Besides, using the rule that states that "any sufficiently advanced technology is just like magic" then the first foundationeers were the wizards! (in fact they were called "wizards" by other, less advanced cultures)

Bears With Lasers
2007-03-06, 06:46 PM
Is there some reason it's not possible to have one's magical talent wake a little later than usual?

martyboy74
2007-03-06, 06:52 PM
Yes; It lowers the cheesification level.

NullAshton
2007-03-06, 06:52 PM
So the midichloreans were his father?:smallbiggrin:

...wheeee, idea for a sorcerer background. No, wait, soulknife background!

SpiderBrigade
2007-03-06, 06:56 PM
Psions and Sorcerers are actually born with a talent. I see the point on Sorcerers, here, but I think many will disagree that this is true for Psions. I think the point Mewthario was trying to make is that as Int-based manifesters, Psions are supposed to be about mental training much more than inborn potential. Similar to how wizards can learn incantations, a psion learns the mental focus he needs to manifest. Sort of like Scientology is supposed to be. Everybody is able to do it in theory, if they spend the time on it.

Emperor Tippy
2007-03-06, 07:05 PM
If you want to multi class into sorcerer or psion in one of my campaigns you just ask and I make sure that a quest occurs to explain it. For example you are captured by a wizard who does a few experiments on you and after you get away you start to notice that you can do stuff with your mind/will.

Doc_Outlands
2007-03-06, 11:10 PM
The best part about a dragon with levels in Sorcerer, though? A familiar with MASSIVE saves, HP, and BAB.

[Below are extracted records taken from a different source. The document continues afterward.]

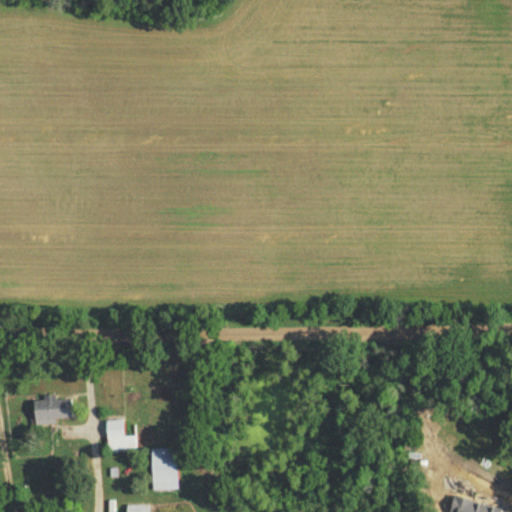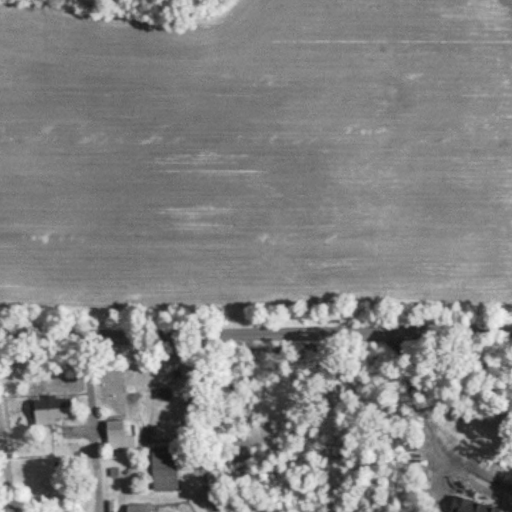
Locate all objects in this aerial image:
road: (256, 324)
building: (55, 412)
road: (421, 436)
building: (117, 438)
building: (166, 472)
road: (92, 483)
building: (139, 509)
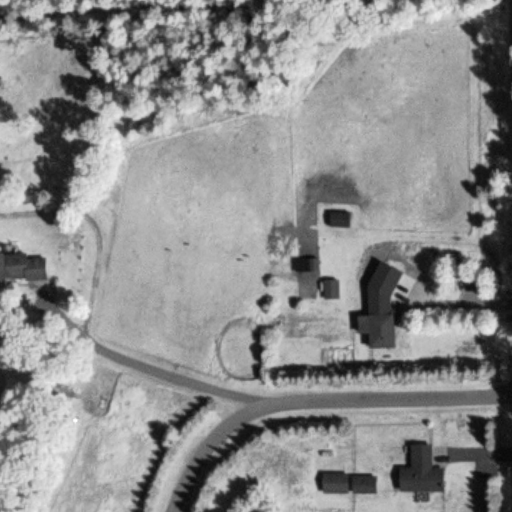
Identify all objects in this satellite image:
building: (308, 264)
building: (21, 267)
building: (329, 289)
building: (374, 319)
road: (316, 403)
building: (420, 471)
building: (333, 481)
building: (362, 483)
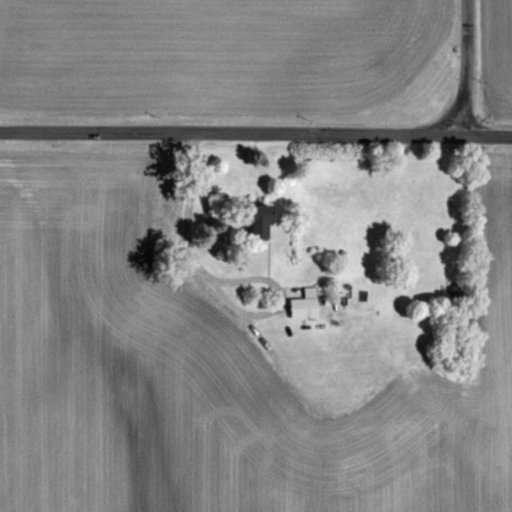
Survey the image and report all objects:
crop: (496, 50)
road: (466, 66)
crop: (237, 78)
road: (255, 131)
building: (248, 219)
road: (214, 286)
building: (299, 304)
crop: (54, 333)
crop: (289, 390)
building: (339, 460)
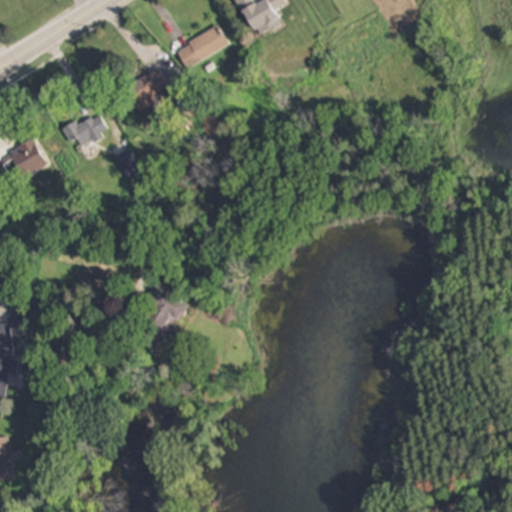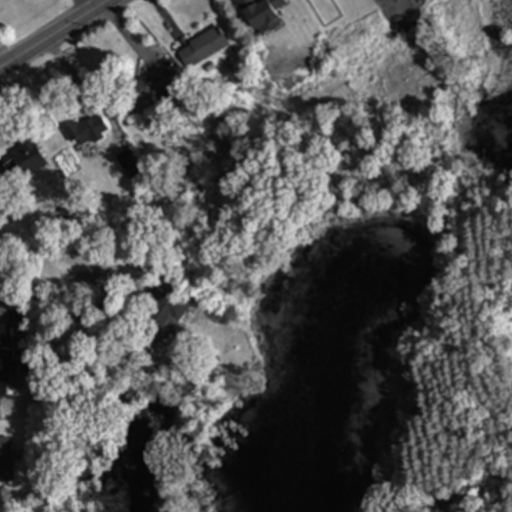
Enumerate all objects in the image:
building: (262, 13)
road: (58, 37)
building: (203, 48)
building: (148, 91)
building: (87, 132)
building: (29, 160)
road: (10, 215)
park: (367, 289)
building: (159, 312)
building: (6, 370)
building: (5, 461)
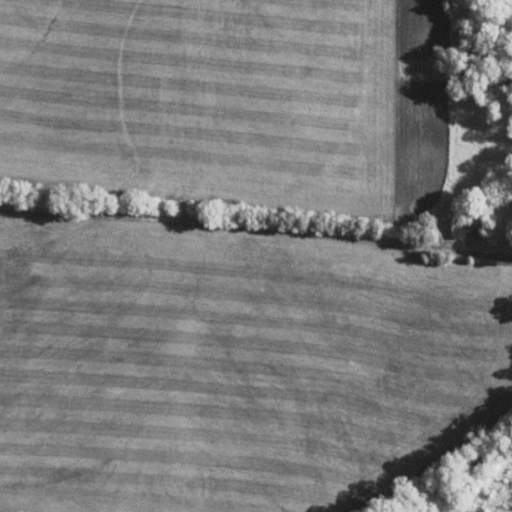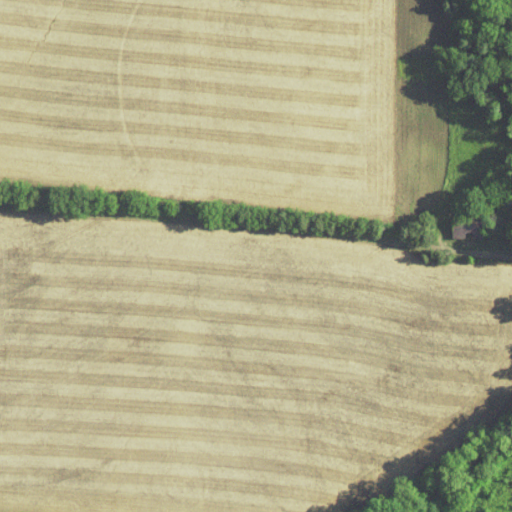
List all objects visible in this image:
building: (454, 219)
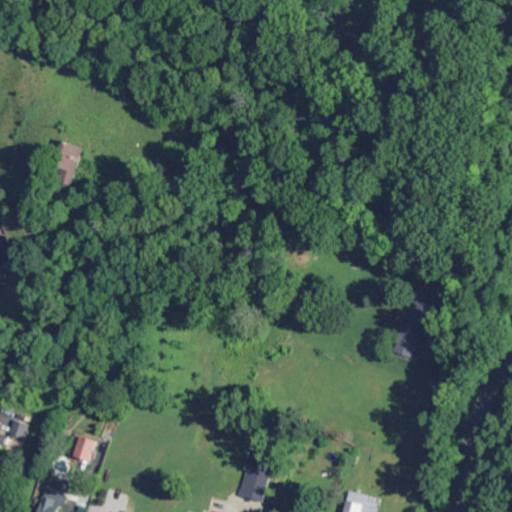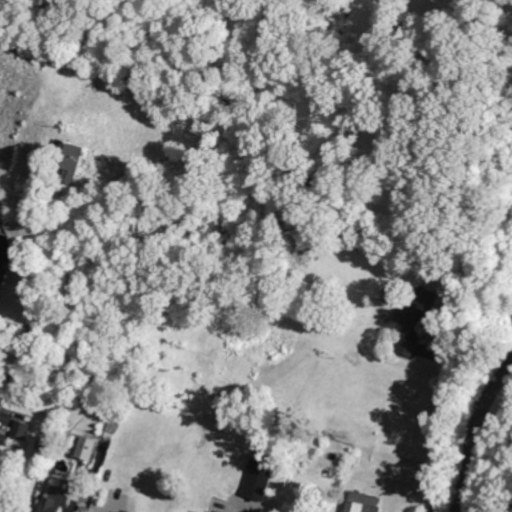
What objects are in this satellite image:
building: (69, 161)
building: (3, 252)
road: (481, 294)
building: (417, 321)
building: (16, 433)
road: (477, 442)
building: (46, 443)
building: (86, 448)
building: (260, 485)
building: (55, 501)
building: (364, 502)
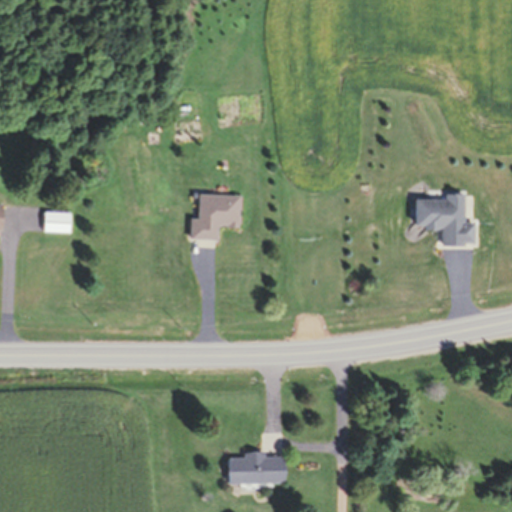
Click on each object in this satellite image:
building: (210, 215)
building: (441, 218)
building: (52, 221)
road: (462, 293)
road: (208, 303)
road: (256, 345)
road: (273, 388)
road: (339, 422)
building: (250, 468)
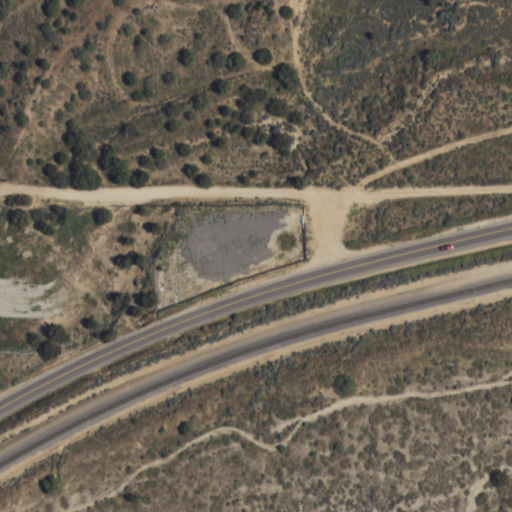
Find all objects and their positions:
road: (242, 52)
road: (314, 103)
road: (425, 156)
road: (255, 192)
road: (247, 292)
railway: (249, 351)
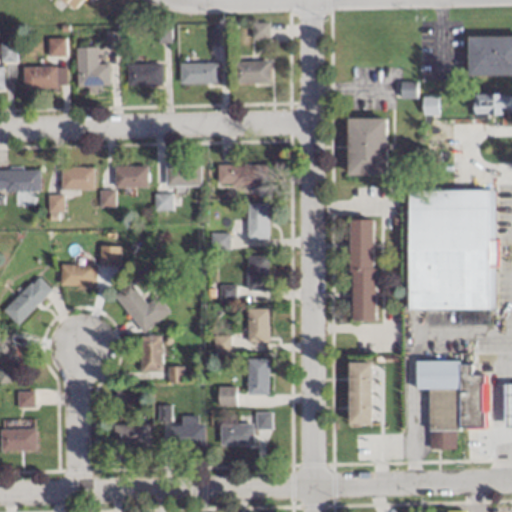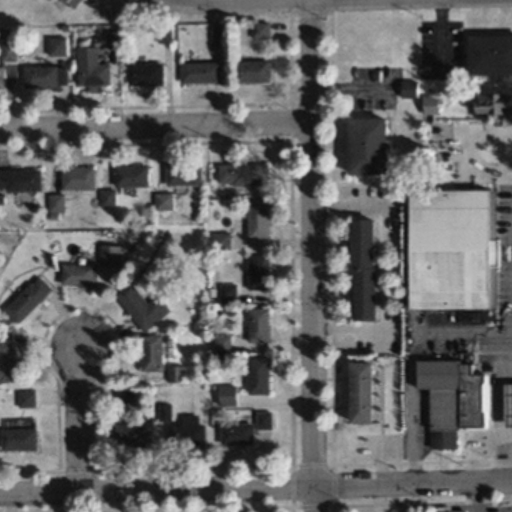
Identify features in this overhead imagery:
building: (70, 3)
building: (55, 47)
building: (7, 51)
building: (488, 55)
building: (88, 69)
building: (250, 72)
building: (197, 73)
building: (142, 75)
building: (41, 77)
building: (0, 78)
building: (491, 104)
road: (155, 126)
building: (364, 147)
building: (181, 175)
building: (240, 175)
building: (128, 176)
building: (75, 178)
building: (19, 182)
building: (105, 198)
building: (161, 202)
building: (53, 203)
building: (255, 220)
building: (218, 241)
building: (100, 253)
building: (450, 254)
road: (311, 256)
building: (361, 270)
building: (255, 273)
building: (74, 275)
building: (24, 300)
building: (139, 308)
building: (256, 325)
building: (148, 354)
road: (413, 357)
building: (6, 361)
building: (174, 375)
building: (255, 378)
building: (358, 393)
building: (224, 397)
building: (31, 399)
building: (450, 400)
building: (507, 405)
road: (502, 418)
road: (75, 420)
building: (184, 433)
building: (234, 435)
road: (507, 436)
building: (129, 437)
building: (17, 440)
road: (256, 485)
road: (471, 496)
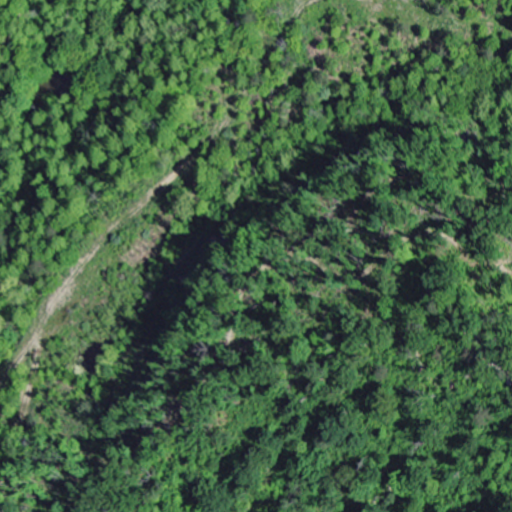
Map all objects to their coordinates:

If a Dragon Sorcerer took the Improved Familiar feat, could he have a human Fighter as a familiar??

BCOVertigo
2007-03-06, 11:36 PM
If you want to multi class into sorcerer or psion in one of my campaigns you just ask and I make sure that a quest occurs to explain it. For example you are captured by a wizard who does a few experiments on you and after you get away you start to notice that you can do stuff with your mind/will.

For some reason I had the mental image of a barbarian with a greaclub "awakening the potential" of a psion with a critical hit to the head....hehe....
:smallbiggrin:

That's totally my backstory if I ever play a psion. In reality it could be that I just got an explosive case of amnesia from that hit but that's not important.

Assassinfox
2007-03-07, 12:07 AM
I just assume that sorcerers are people who use magic through sheer force of will and not just the results of kinky interspecies breeding.